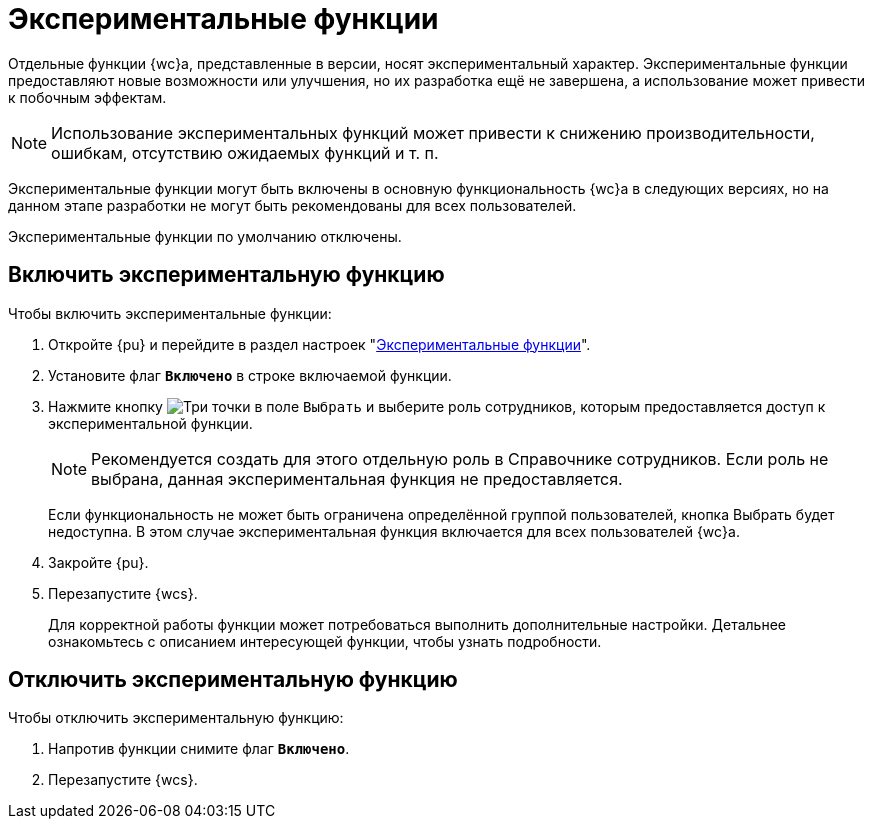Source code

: = Экспериментальные функции

Отдельные функции {wc}а, представленные в версии, носят экспериментальный характер. Экспериментальные функции предоставляют новые возможности или улучшения, но их разработка ещё не завершена, а использование может привести к побочным эффектам.

NOTE: Использование экспериментальных функций может привести к снижению производительности, ошибкам, отсутствию ожидаемых функций и т. п.

Экспериментальные функции могут быть включены в основную функциональность {wc}а в следующих версиях, но на данном этапе разработки не могут быть рекомендованы для всех пользователей.

Экспериментальные функции по умолчанию отключены.

== Включить экспериментальную функцию

.Чтобы включить экспериментальные функции:
. Откройте {pu} и перейдите в раздел настроек "xref:experiment-view.adoc[Экспериментальные функции]".
. Установите флаг `*Включено*` в строке включаемой функции.
. Нажмите кнопку image:buttons/three-dots.png[Три точки] в поле `Выбрать` и выберите роль сотрудников, которым предоставляется доступ к экспериментальной функции.
+
NOTE: Рекомендуется создать для этого отдельную роль в Справочнике сотрудников. Если роль не выбрана, данная экспериментальная функция не предоставляется.
+
****
Если функциональность не может быть ограничена определённой группой пользователей, кнопка Выбрать будет недоступна. В этом случае экспериментальная функция включается для всех пользователей {wc}а.
****
. Закройте {pu}.
. Перезапустите {wcs}.
+
****
Для корректной работы функции может потребоваться выполнить дополнительные настройки. Детальнее ознакомьтесь с описанием интересующей функции, чтобы узнать подробности.
****

== Отключить экспериментальную функцию

.Чтобы отключить экспериментальную функцию:
. Напротив функции снимите флаг `*Включено*`.
. Перезапустите {wcs}.

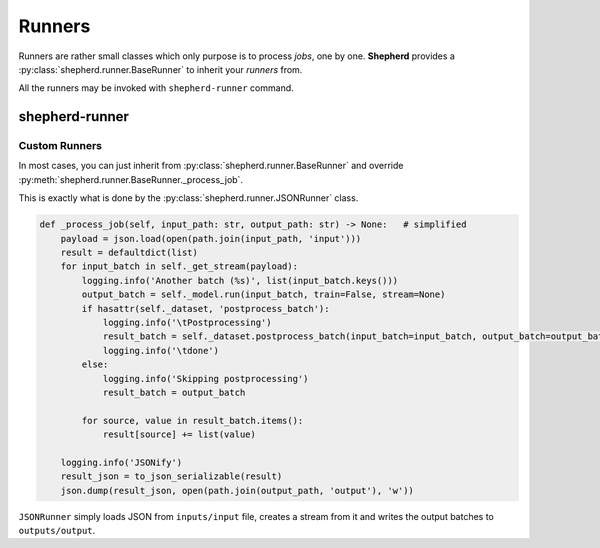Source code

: Runners
=======

Runners are rather small classes which only purpose is to process *jobs*, one by one.
**Shepherd** provides a :py:class:`shepherd.runner.BaseRunner` to inherit your *runners* from.

All the runners may be invoked with ``shepherd-runner`` command.

shepherd-runner
---------------
.. argparse::
   :ref: shepherd.runner.runner_entry_point.create_argparser
   :prog: shepherd-runner

Custom Runners
**************

In most cases, you can just inherit from :py:class:`shepherd.runner.BaseRunner` and override
:py:meth:`shepherd.runner.BaseRunner._process_job`.

This is exactly what is done by the :py:class:`shepherd.runner.JSONRunner` class.

.. code-block:: python

    def _process_job(self, input_path: str, output_path: str) -> None:   # simplified
        payload = json.load(open(path.join(input_path, 'input')))
        result = defaultdict(list)
        for input_batch in self._get_stream(payload):
            logging.info('Another batch (%s)', list(input_batch.keys()))
            output_batch = self._model.run(input_batch, train=False, stream=None)
            if hasattr(self._dataset, 'postprocess_batch'):
                logging.info('\tPostprocessing')
                result_batch = self._dataset.postprocess_batch(input_batch=input_batch, output_batch=output_batch)
                logging.info('\tdone')
            else:
                logging.info('Skipping postprocessing')
                result_batch = output_batch

            for source, value in result_batch.items():
                result[source] += list(value)

        logging.info('JSONify')
        result_json = to_json_serializable(result)
        json.dump(result_json, open(path.join(output_path, 'output'), 'w'))

``JSONRunner`` simply loads JSON from ``inputs/input`` file, creates a stream from it and writes the output
batches to ``outputs/output``.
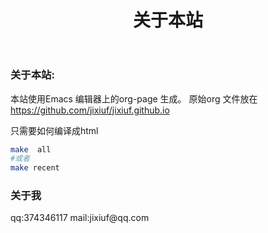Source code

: # -*- coding:utf-8-unix -*-
#+LANGUAGE:  zh
#+title: 关于本站
*** 关于本站:
    本站使用Emacs 编辑器上的org-page  生成。
    原始org 文件放在 https://github.com/jixiuf/jixiuf.github.io

    只需要如何编译成html
    #+BEGIN_SRC sh
       make  all
       #或者
       make recent
    #+END_SRC
*** 关于我
    qq:374346117
    mail:jixiuf@qq.com
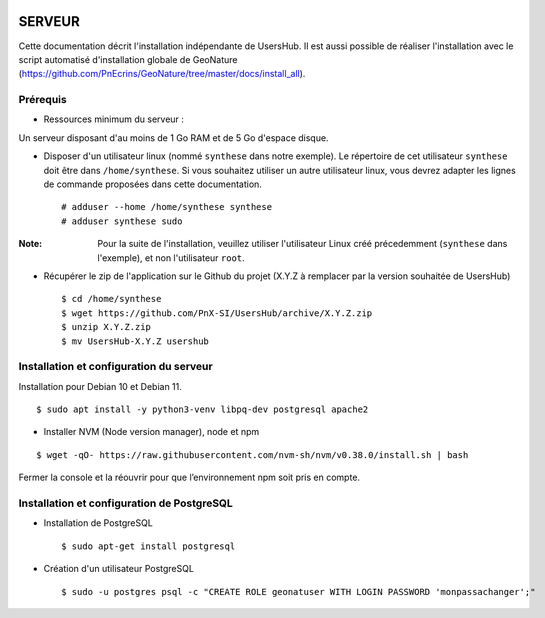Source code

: .. image:: http://geonature.fr/img/logo-pne.jpg
    :target: http://www.ecrins-parcnational.fr
    
=======
SERVEUR
=======

Cette documentation décrit l'installation indépendante de UsersHub. Il est aussi possible de réaliser l'installation avec le script automatisé d'installation globale de GeoNature (https://github.com/PnEcrins/GeoNature/tree/master/docs/install_all).

Prérequis
=========

* Ressources minimum du serveur :

Un serveur disposant d'au moins de 1 Go RAM et de 5 Go d'espace disque.

* Disposer d'un utilisateur linux (nommé ``synthese`` dans notre exemple). Le répertoire de cet utilisateur ``synthese`` doit être dans ``/home/synthese``. Si vous souhaitez utiliser un autre utilisateur linux, vous devrez adapter les lignes de commande proposées dans cette documentation.
 
  ::  
  
    # adduser --home /home/synthese synthese
    # adduser synthese sudo

:Note:

    Pour la suite de l'installation, veuillez utiliser l'utilisateur Linux créé précedemment (``synthese`` dans l'exemple), et non l'utilisateur ``root``.

* Récupérer le zip de l'application sur le Github du projet (X.Y.Z à remplacer par la version souhaitée de UsersHub)
 
  ::  
  
    $ cd /home/synthese
    $ wget https://github.com/PnX-SI/UsersHub/archive/X.Y.Z.zip
    $ unzip X.Y.Z.zip
    $ mv UsersHub-X.Y.Z usershub


Installation et configuration du serveur
========================================

Installation pour Debian 10 et Debian 11.

::  
  
    $ sudo apt install -y python3-venv libpq-dev postgresql apache2
    
* Installer NVM (Node version manager), node et npm

::  
        
    $ wget -qO- https://raw.githubusercontent.com/nvm-sh/nvm/v0.38.0/install.sh | bash

 
Fermer la console et la réouvrir pour que l’environnement npm soit pris en compte.


Installation et configuration de PostgreSQL
===========================================

* Installation de PostgreSQL
 
  ::  
  
    $ sudo apt-get install postgresql

* Création d'un utilisateur PostgreSQL
 
  ::  
  
    $ sudo -u postgres psql -c "CREATE ROLE geonatuser WITH LOGIN PASSWORD 'monpassachanger';"
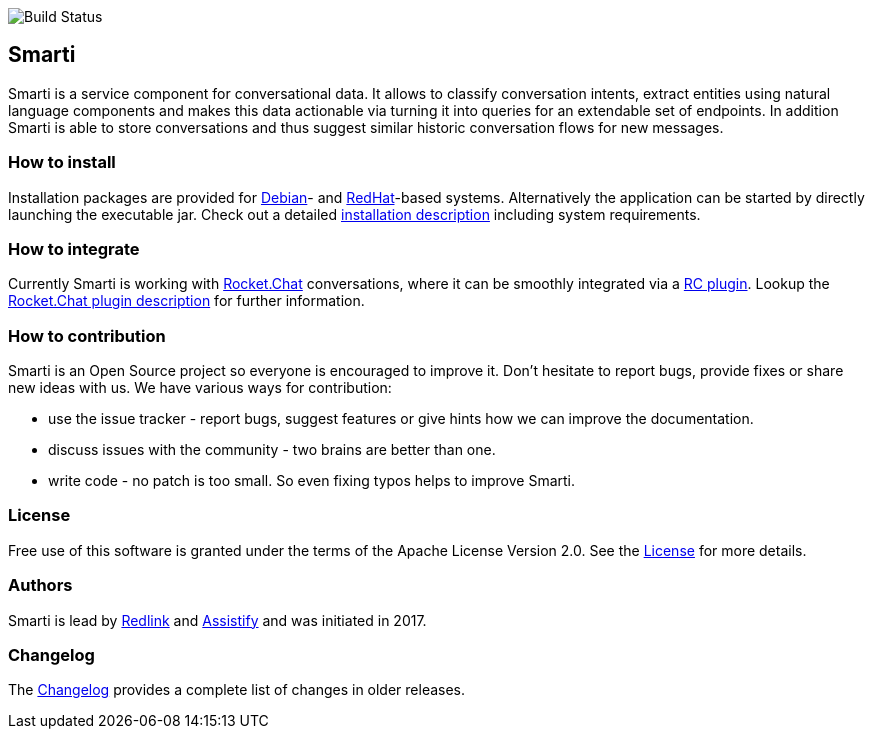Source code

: image::https://travis-ci.org/redlink-gmbh/smarti.svg?branch=master[Build Status]

== Smarti

Smarti is a service component for conversational data. It allows to classify conversation intents, extract entities using
natural language components and makes this data actionable via turning it into queries for an extendable set of endpoints.
In addition Smarti is able to store conversations and thus suggest similar historic conversation flows for new messages.

=== How to install

Installation packages are provided for https://www.debian.org[Debian]- and https://www.redhat.com[RedHat]-based systems. Alternatively the application can
be started by directly launching the executable jar. Check out a detailed <<installation.adoc#,installation description>> including system requirements.

=== How to integrate

Currently Smarti is working with https://rocket.chat[Rocket.Chat] conversations, where it can be smoothly integrated via a https://github.com/mrsimpson/Rocket.Chat[RC plugin].
Lookup the <<integrations/rocketchat.adoc#,Rocket.Chat plugin description>> for further information.

=== How to contribution

Smarti is an Open Source project so everyone is encouraged to improve it. Don't hesitate to report bugs, provide fixes or
share new ideas with us. We have various ways for contribution:

* use the issue tracker - report bugs, suggest features or give hints how we can improve the documentation.
* discuss issues with the community - two brains are better than one.
* write code - no patch is too small. So even fixing typos helps to improve Smarti.

=== License
Free use of this software is granted under the terms of the Apache License Version 2.0.
See the https://raw.githubusercontent.com/redlink-gmbh/smarti/master/LICENSE.txt[License] for more details.

=== Authors
Smarti is lead by http://redlink.co[Redlink] and http://assistify.de[Assistify] and was initiated in 2017.

=== Changelog
The <<changelog.adoc#,Changelog>> provides a complete list of changes in older releases.


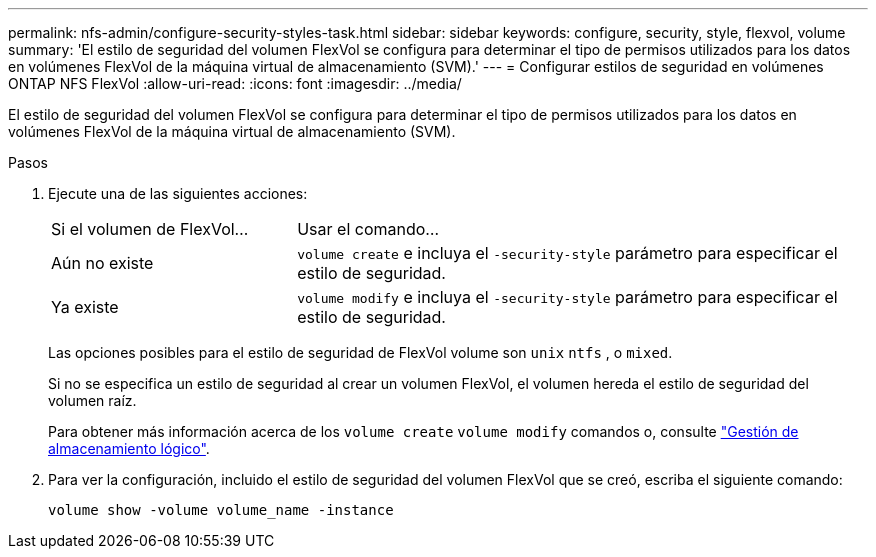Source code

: ---
permalink: nfs-admin/configure-security-styles-task.html 
sidebar: sidebar 
keywords: configure, security, style, flexvol, volume 
summary: 'El estilo de seguridad del volumen FlexVol se configura para determinar el tipo de permisos utilizados para los datos en volúmenes FlexVol de la máquina virtual de almacenamiento (SVM).' 
---
= Configurar estilos de seguridad en volúmenes ONTAP NFS FlexVol
:allow-uri-read: 
:icons: font
:imagesdir: ../media/


[role="lead"]
El estilo de seguridad del volumen FlexVol se configura para determinar el tipo de permisos utilizados para los datos en volúmenes FlexVol de la máquina virtual de almacenamiento (SVM).

.Pasos
. Ejecute una de las siguientes acciones:
+
[cols="30,70"]
|===


| Si el volumen de FlexVol... | Usar el comando... 


 a| 
Aún no existe
 a| 
`volume create` e incluya el `-security-style` parámetro para especificar el estilo de seguridad.



 a| 
Ya existe
 a| 
`volume modify` e incluya el `-security-style` parámetro para especificar el estilo de seguridad.

|===
+
Las opciones posibles para el estilo de seguridad de FlexVol volume son `unix` `ntfs` , o `mixed`.

+
Si no se especifica un estilo de seguridad al crear un volumen FlexVol, el volumen hereda el estilo de seguridad del volumen raíz.

+
Para obtener más información acerca de los `volume create` `volume modify` comandos o, consulte link:../volumes/index.html["Gestión de almacenamiento lógico"].

. Para ver la configuración, incluido el estilo de seguridad del volumen FlexVol que se creó, escriba el siguiente comando:
+
`volume show -volume volume_name -instance`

Exercise brief =
Please work out how many lines of the data include the string "сотрудников" and reply with the number alone.

Response for this exercise =
2